Start of GIVEN TEXT
Crack Open ACRN – A Device Hypervisor Designed for IoT



  • ACRN is a flexible, lightweight reference hypervisor, built with real-time and safety-criticality in mind.

    As the Internet of Things has grown in scale, IoT developers are increasingly expected to support a range of hardware resources, operating systems, and software tools/applications. This is a challenge given many connected devices are size-constrained. Virtualization can help meet these broad needs, but existing options don’t offer the right mix of size, flexibility, and functionality for IoT development.
    ACRN

    ACRN™ is different by design. Launched at Embedded Linux Conference 2018, ACRN is a flexible, lightweight reference hypervisor, built with real-time and safety-criticality in mind and optimized to streamline embedded development through an open source platform.

    One of ACRN’s biggest advantages is its small size — roughly only 25K lines of code at launch.

    “The idea for ACRN came from our work enabling virtualization technology for customers,” said Imad Sousou, Corporate Vice President and General Manager of the Open Source Technology Center at Intel, which seeded the source code to launch the project. “There’s strong workload consolidation in embedded IoT development. Using hypervisor technology, workloads with mixed-criticality can be consolidated on a single platform, lowering development and deployment costs and allowing for a more streamlined system architecture.”

    And about the name: ACRN is not an acronym. Pronounced “acorn,” the name symbolizes something that starts small and grows into something big, similar to how the project hopes to grow through community participation.

    There’re two key components of ACRN: the hypervisor itself and the ACRN device model. The ACRN Hypervisor is a Type 1 reference hypervisor stack, running directly on bare-metal. The ACRN Device Model is a reference framework implementation for virtual device emulation that provides rich I/O virtualization support currently planned for audio, video, graphics, and USB. More mediator features are expected as the community grows.

    How it works

    ACRN features a Linux-based Service operating system (OS) running on the hypervisor and can simultaneously run multiple guest operating systems for workload consolidation. The ACRN hypervisor creates the first virtual environment for the Service OS and then launches Guest OSes. The Service OS runs the native device drivers to manage the hardware and provides I/O mediation to the Guest OS.ACRN

    The Service OS runs with the system’s highest virtual machine priority to meet time-sensitive requirements and system quality of service (QoS). The Service OS runs Clear Linux* today, but ACRN can support other Linux* distros or proprietary RTOS as either the Service OS or Guest OS. The community is invited to help enable other Service OS options, and use the reference stack to enable Guest OSes such as other Linux* distributions, Android*, Windows* or proprietary RTOSes.
End of GIVEN TEXT
Start of DATA PROVIDED
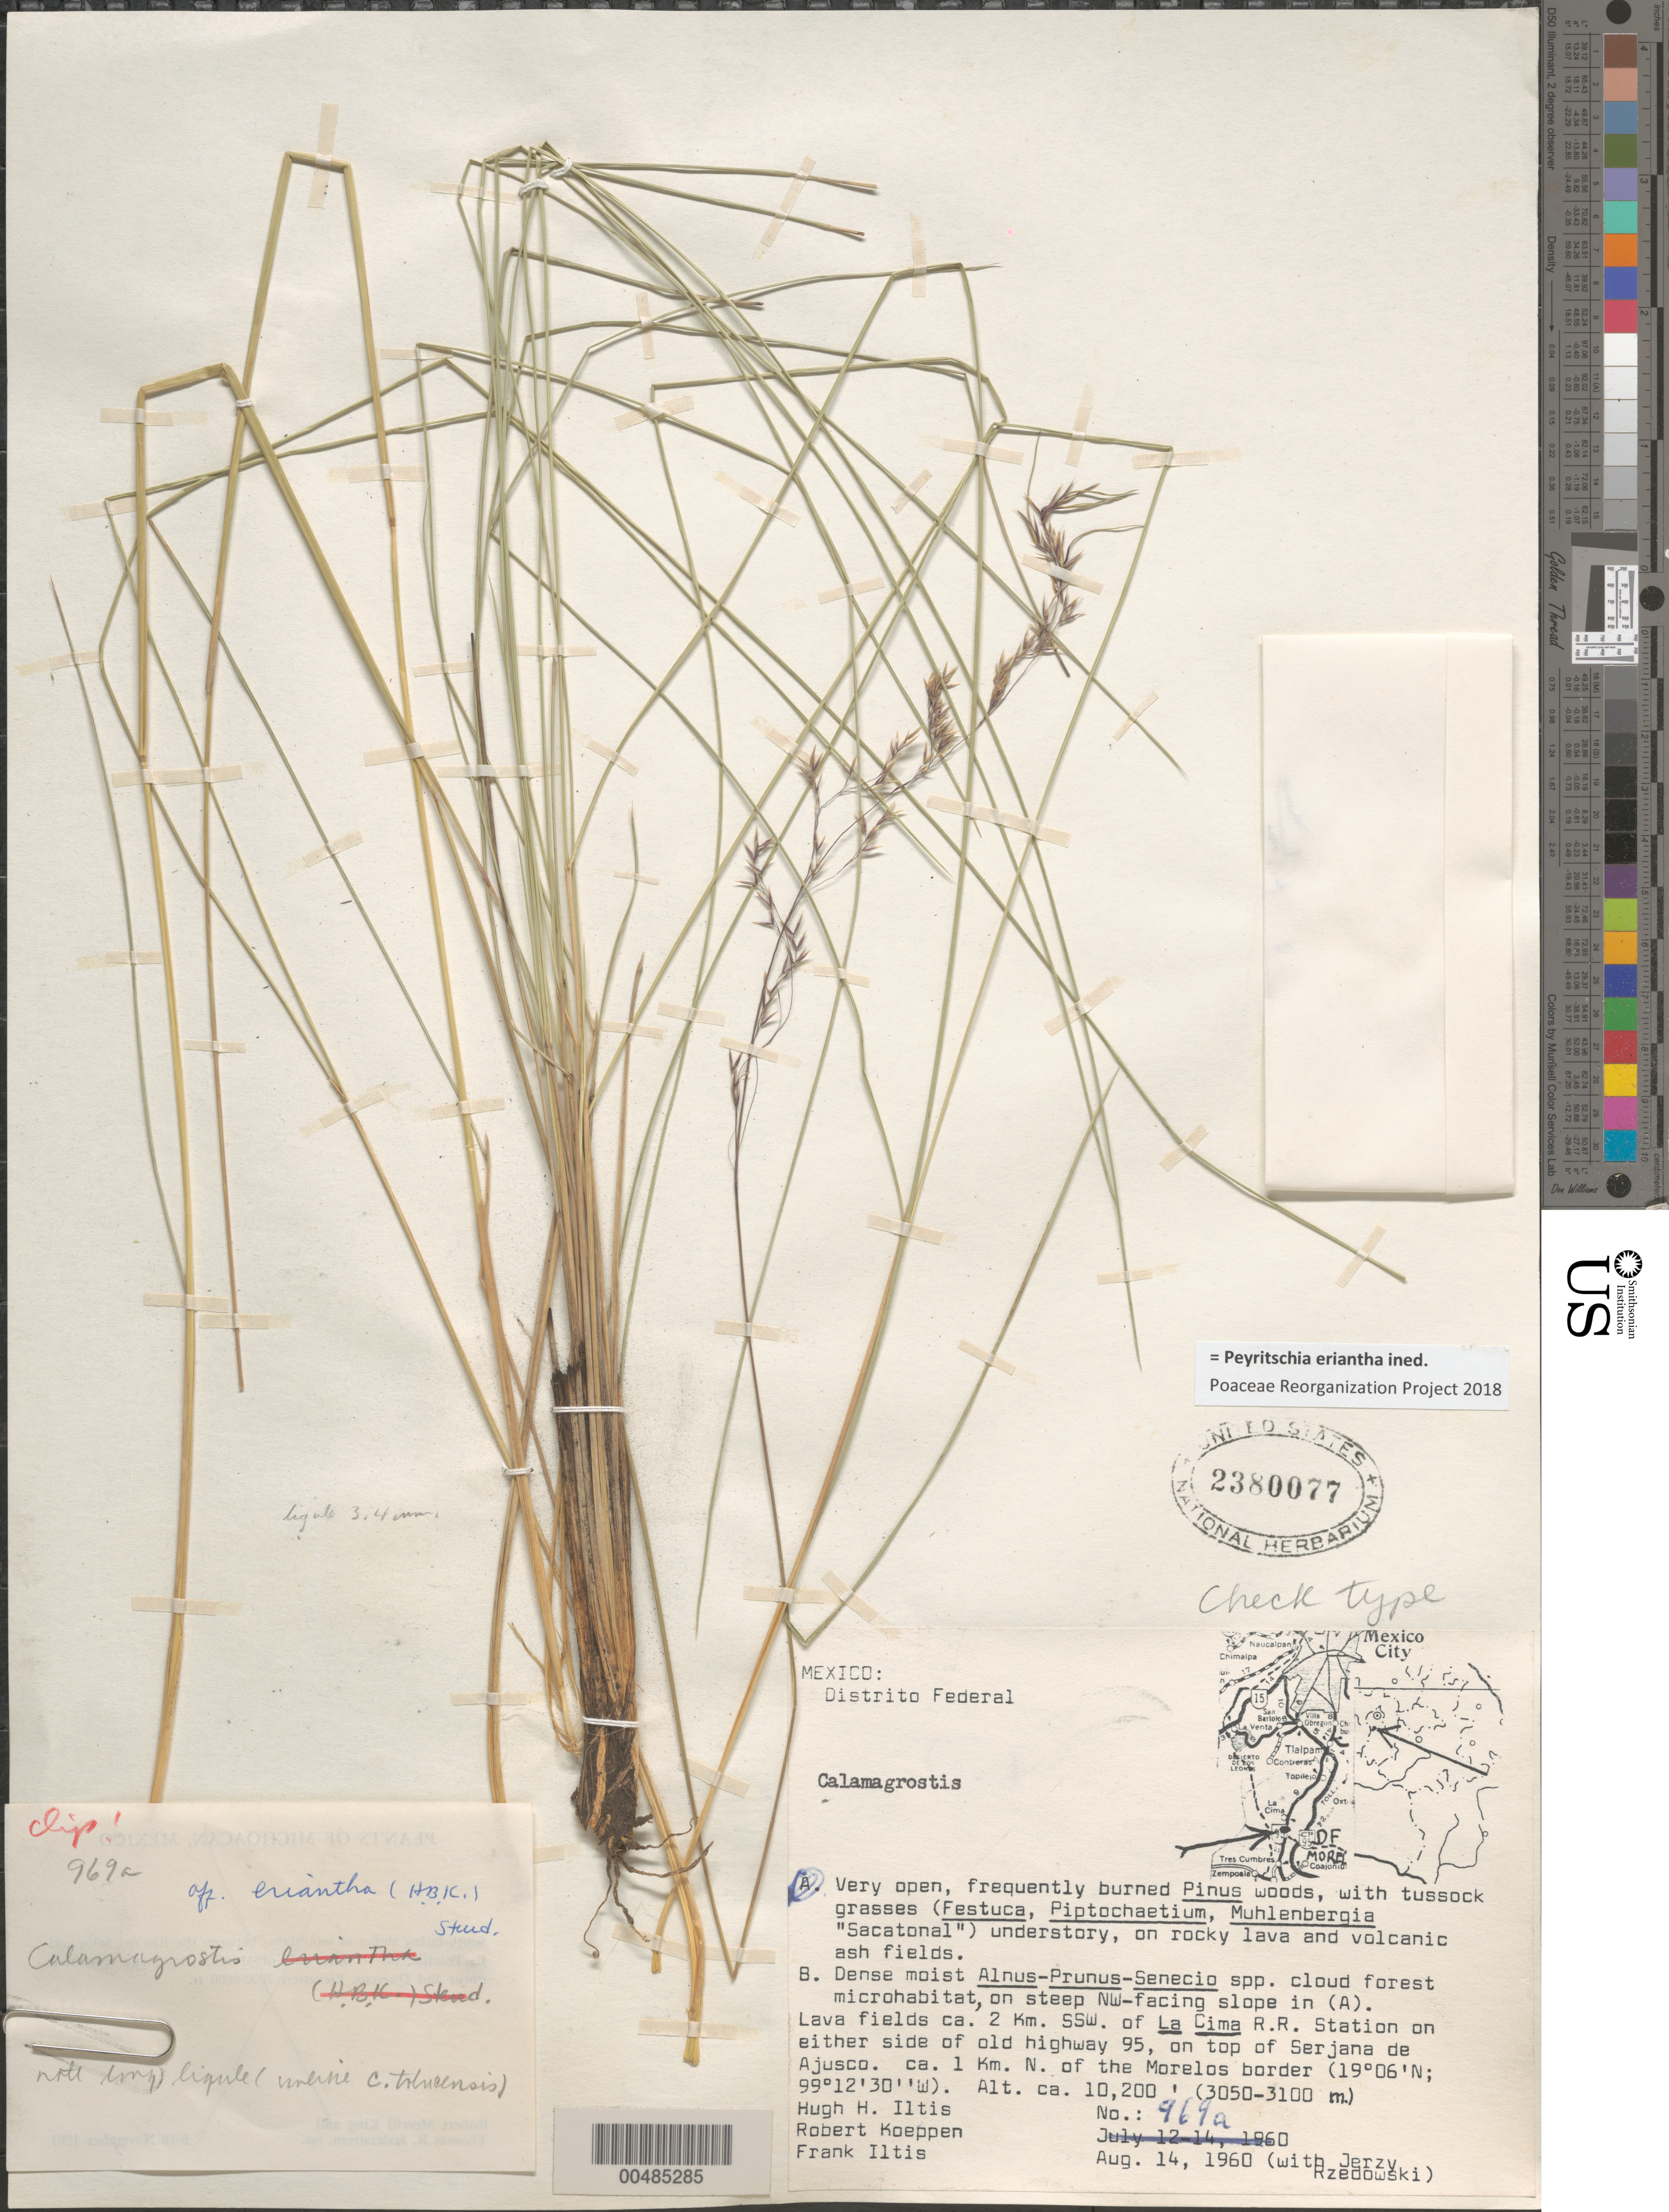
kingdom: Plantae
End of DATA PROVIDED
Start of DATA PROVIDED
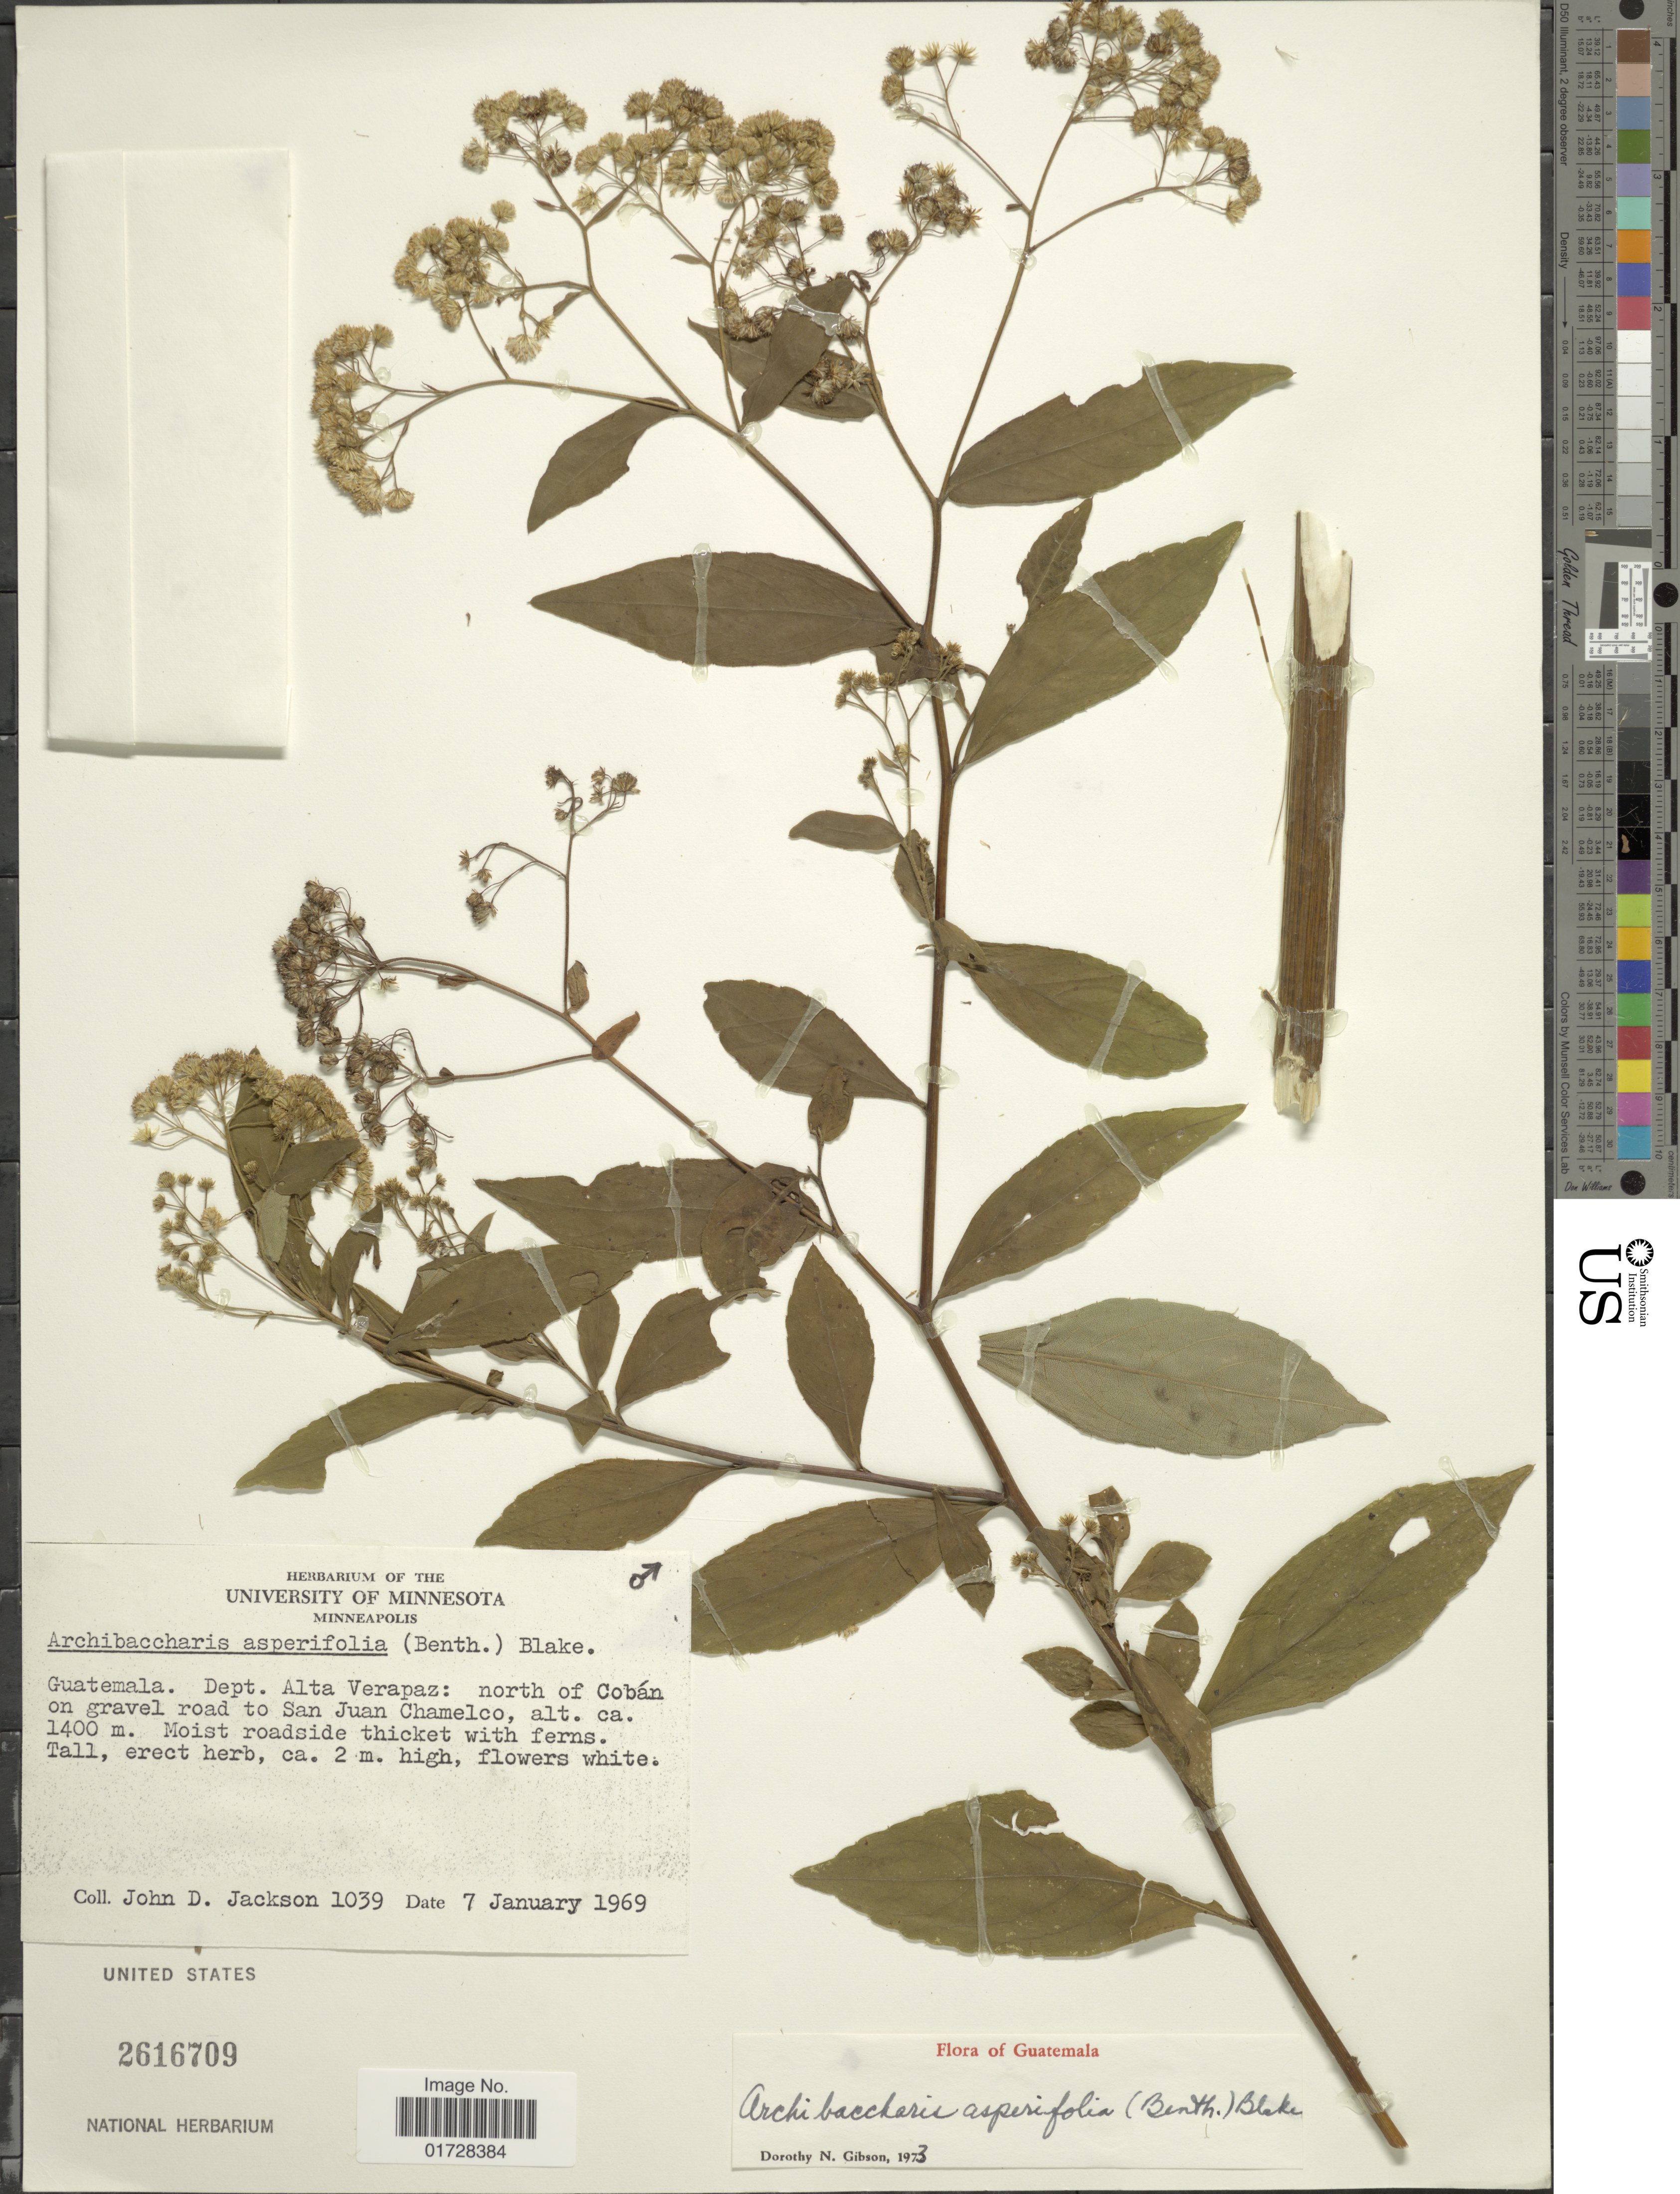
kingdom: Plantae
End of DATA PROVIDED
[OBJECTIVE]
Resume the article on the ACRN hypervisor, continuing on from its last sentence about enabling other Service OS and Guest OS options.

[WRITTEN RESPONSE]
    To keep the ACRN hypervisor code base as small and efficient as possible, the bulk of device model implementation resides in the Service OS to provide sharing and other capabilities. The result is a small footprint, low-latency code base optimized for resource constrained devices, built with virtualization functions specific to IoT development, such as graphics, media, audio, imaging, and other I/O mediators that require sharing of resources. In this way ACRN fills the gap between large datacenter hypervisors and hard partitioning hypervisors, and is ideal for a wide variety of IoT development.

    One example is the Software Defined Cockpit (SDC) in vehicles. Using ACRN as the reference implementation, vendors can build solutions including the instrument cluster, in-vehicle infotainment (IVI) system, and one or more rear-seat entertainment (RSE) systems. The IVI and RSE systems can run as an isolated Virtual Machine (VM) for overall system safety considerations.

    Software Defined Industrial Systems (SDIS) are further examples, including cyber-physical systems, IoT, cloud computing and cognitive computing. ACRN can help SDIS consolidate industrial workloads and can be orchestrated flexibly across systems. This helps provide substantial benefits to customers including lower costs, simplified security, increased reliability, and easier system management, among others.

    Early endorsement of ACRN includes Intel, ADLINK Technology, Aptive, LG Electronics, and Neusoft. Community members are invited to download the code and participate at the ACRN GitHub site. More detailed use case information and participation information can be found on the ACRN website.

    This article was produced by The Linux Foundation with contributions from Eddie Dong, Principle Engineer of Intel Open Source Center.

    Join us at Open Source Summit + Embedded Linux Conference Europe in Edinburgh, UK on October 22-24, 2018, for 100+ sessions on Linux, Cloud, Containers, AI, Community, and more.

    Also, check out the ACRN Hypervisor Meetup in Shanghai – Q2 2018 (Minhang, China):

    2018年3月Linux Foundation 发布了 ACRN hypervisor项目。随后陆续收到了很多来自社区和行业伙伴的反馈。这次的Meetup希望给大家一次面对面交流的机会。英特尔公司作为ACRN项目的发起者之一 将会介绍一下项目的体系架构,ACRN 未来的roadmap (draft)讨论,也将演示一些应用场景。各行业伙伴也将会分享各自的关心的话题。ACRN作为一个Linux Foundation的开源项目热情欢迎大家的参与与反馈。

    The post Crack Open ACRN – A Device Hypervisor Designed for IoT appeared first on The Linux Foundation.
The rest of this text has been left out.